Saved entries
__________________________________________________

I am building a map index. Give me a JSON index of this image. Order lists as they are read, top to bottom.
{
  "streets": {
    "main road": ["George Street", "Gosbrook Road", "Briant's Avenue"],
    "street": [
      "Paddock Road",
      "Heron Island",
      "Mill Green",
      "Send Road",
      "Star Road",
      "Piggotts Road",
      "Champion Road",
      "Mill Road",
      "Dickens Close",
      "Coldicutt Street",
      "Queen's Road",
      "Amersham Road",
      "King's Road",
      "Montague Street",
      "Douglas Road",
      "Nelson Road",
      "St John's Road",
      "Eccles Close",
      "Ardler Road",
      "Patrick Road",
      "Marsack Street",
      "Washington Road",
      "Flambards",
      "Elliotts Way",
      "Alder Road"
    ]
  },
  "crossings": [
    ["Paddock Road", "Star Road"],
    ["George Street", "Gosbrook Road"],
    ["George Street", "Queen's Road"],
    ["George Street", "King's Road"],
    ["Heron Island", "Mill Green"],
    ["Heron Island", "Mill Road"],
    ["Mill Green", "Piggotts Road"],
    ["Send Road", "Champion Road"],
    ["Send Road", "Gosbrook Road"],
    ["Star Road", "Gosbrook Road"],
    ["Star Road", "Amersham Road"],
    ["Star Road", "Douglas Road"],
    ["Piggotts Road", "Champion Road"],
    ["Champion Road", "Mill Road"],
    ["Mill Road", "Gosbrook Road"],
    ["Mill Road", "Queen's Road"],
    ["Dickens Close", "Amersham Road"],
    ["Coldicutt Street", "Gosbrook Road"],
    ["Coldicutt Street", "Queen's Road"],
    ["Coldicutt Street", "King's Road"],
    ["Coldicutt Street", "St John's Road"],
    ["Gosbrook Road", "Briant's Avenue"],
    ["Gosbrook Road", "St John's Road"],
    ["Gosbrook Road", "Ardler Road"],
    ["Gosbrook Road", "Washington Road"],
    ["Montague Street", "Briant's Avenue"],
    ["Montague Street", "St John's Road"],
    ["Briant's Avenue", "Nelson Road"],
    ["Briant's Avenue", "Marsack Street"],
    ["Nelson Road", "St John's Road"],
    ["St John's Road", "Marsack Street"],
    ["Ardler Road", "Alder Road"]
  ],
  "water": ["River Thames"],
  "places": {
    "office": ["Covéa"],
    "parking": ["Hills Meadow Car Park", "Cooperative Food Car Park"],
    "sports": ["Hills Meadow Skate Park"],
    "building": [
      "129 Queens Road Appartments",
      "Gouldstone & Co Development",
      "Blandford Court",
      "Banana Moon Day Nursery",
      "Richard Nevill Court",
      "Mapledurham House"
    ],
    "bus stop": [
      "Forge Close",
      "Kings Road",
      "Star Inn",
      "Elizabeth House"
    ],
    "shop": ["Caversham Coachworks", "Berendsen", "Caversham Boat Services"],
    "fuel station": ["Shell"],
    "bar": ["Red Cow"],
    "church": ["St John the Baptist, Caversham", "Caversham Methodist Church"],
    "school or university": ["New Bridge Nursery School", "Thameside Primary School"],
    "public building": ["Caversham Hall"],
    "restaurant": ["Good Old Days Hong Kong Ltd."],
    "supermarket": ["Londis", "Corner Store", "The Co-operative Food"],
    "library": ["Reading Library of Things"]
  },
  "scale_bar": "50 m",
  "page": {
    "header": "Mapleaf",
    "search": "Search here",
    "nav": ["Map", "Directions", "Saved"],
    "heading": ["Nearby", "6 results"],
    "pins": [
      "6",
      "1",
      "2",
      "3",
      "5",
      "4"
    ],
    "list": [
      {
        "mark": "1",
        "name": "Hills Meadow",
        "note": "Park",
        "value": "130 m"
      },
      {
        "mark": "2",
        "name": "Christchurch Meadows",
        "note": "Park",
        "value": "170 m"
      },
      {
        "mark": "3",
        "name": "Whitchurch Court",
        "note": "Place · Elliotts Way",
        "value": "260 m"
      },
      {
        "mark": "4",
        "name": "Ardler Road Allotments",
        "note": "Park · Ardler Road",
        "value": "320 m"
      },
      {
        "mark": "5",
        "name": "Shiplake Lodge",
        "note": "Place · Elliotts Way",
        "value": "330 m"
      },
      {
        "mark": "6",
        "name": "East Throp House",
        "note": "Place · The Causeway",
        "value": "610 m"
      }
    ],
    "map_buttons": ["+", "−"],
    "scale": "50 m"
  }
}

__________________________________________________

When you write the entries out again, keep every word and mark exactly as it is.

■ **Written answer**
I am building a map index. Give me a JSON index of this image. Order lists as they are read, top to bottom.
{
  "streets": {
    "main road": ["George Street", "Gosbrook Road", "Briant's Avenue"],
    "street": [
      "Paddock Road",
      "Heron Island",
      "Mill Green",
      "Send Road",
      "Star Road",
      "Piggotts Road",
      "Champion Road",
      "Mill Road",
      "Dickens Close",
      "Coldicutt Street",
      "Queen's Road",
      "Amersham Road",
      "King's Road",
      "Montague Street",
      "Douglas Road",
      "Nelson Road",
      "St John's Road",
      "Eccles Close",
      "Ardler Road",
      "Patrick Road",
      "Marsack Street",
      "Washington Road",
      "Flambards",
      "Elliotts Way",
      "Alder Road"
    ]
  },
  "crossings": [
    ["Paddock Road", "Star Road"],
    ["George Street", "Gosbrook Road"],
    ["George Street", "Queen's Road"],
    ["George Street", "King's Road"],
    ["Heron Island", "Mill Green"],
    ["Heron Island", "Mill Road"],
    ["Mill Green", "Piggotts Road"],
    ["Send Road", "Champion Road"],
    ["Send Road", "Gosbrook Road"],
    ["Star Road", "Gosbrook Road"],
    ["Star Road", "Amersham Road"],
    ["Star Road", "Douglas Road"],
    ["Piggotts Road", "Champion Road"],
    ["Champion Road", "Mill Road"],
    ["Mill Road", "Gosbrook Road"],
    ["Mill Road", "Queen's Road"],
    ["Dickens Close", "Amersham Road"],
    ["Coldicutt Street", "Gosbrook Road"],
    ["Coldicutt Street", "Queen's Road"],
    ["Coldicutt Street", "King's Road"],
    ["Coldicutt Street", "St John's Road"],
    ["Gosbrook Road", "Briant's Avenue"],
    ["Gosbrook Road", "St John's Road"],
    ["Gosbrook Road", "Ardler Road"],
    ["Gosbrook Road", "Washington Road"],
    ["Montague Street", "Briant's Avenue"],
    ["Montague Street", "St John's Road"],
    ["Briant's Avenue", "Nelson Road"],
    ["Briant's Avenue", "Marsack Street"],
    ["Nelson Road", "St John's Road"],
    ["St John's Road", "Marsack Street"],
    ["Ardler Road", "Alder Road"]
  ],
  "water": ["River Thames"],
  "places": {
    "office": ["Covéa"],
    "parking": ["Hills Meadow Car Park", "Cooperative Food Car Park"],
    "sports": ["Hills Meadow Skate Park"],
    "building": [
      "129 Queens Road Appartments",
      "Gouldstone & Co Development",
      "Blandford Court",
      "Banana Moon Day Nursery",
      "Richard Nevill Court",
      "Mapledurham House"
    ],
    "bus stop": [
      "Forge Close",
      "Kings Road",
      "Star Inn",
      "Elizabeth House"
    ],
    "shop": ["Caversham Coachworks", "Berendsen", "Caversham Boat Services"],
    "fuel station": ["Shell"],
    "bar": ["Red Cow"],
    "church": ["St John the Baptist, Caversham", "Caversham Methodist Church"],
    "school or university": ["New Bridge Nursery School", "Thameside Primary School"],
    "public building": ["Caversham Hall"],
    "restaurant": ["Good Old Days Hong Kong Ltd."],
    "supermarket": ["Londis", "Corner Store", "The Co-operative Food"],
    "library": ["Reading Library of Things"]
  },
  "scale_bar": "50 m",
  "page": {
    "header": "Mapleaf",
    "search": "Search here",
    "nav": ["Map", "Directions", "Saved"],
    "heading": ["Nearby", "6 results"],
    "pins": [
      "6",
      "1",
      "2",
      "3",
      "5",
      "4"
    ],
    "list": [
      {
        "mark": "1",
        "name": "Hills Meadow",
        "note": "Park",
        "value": "130 m"
      },
      {
        "mark": "2",
        "name": "Christchurch Meadows",
        "note": "Park",
        "value": "170 m"
      },
      {
        "mark": "3",
        "name": "Whitchurch Court",
        "note": "Place · Elliotts Way",
        "value": "260 m"
      },
      {
        "mark": "4",
        "name": "Ardler Road Allotments",
        "note": "Park · Ardler Road",
        "value": "320 m"
      },
      {
        "mark": "5",
        "name": "Shiplake Lodge",
        "note": "Place · Elliotts Way",
        "value": "330 m"
      },
      {
        "mark": "6",
        "name": "East Throp House",
        "note": "Place · The Causeway",
        "value": "610 m"
      }
    ],
    "map_buttons": ["+", "−"],
    "scale": "50 m"
  }
}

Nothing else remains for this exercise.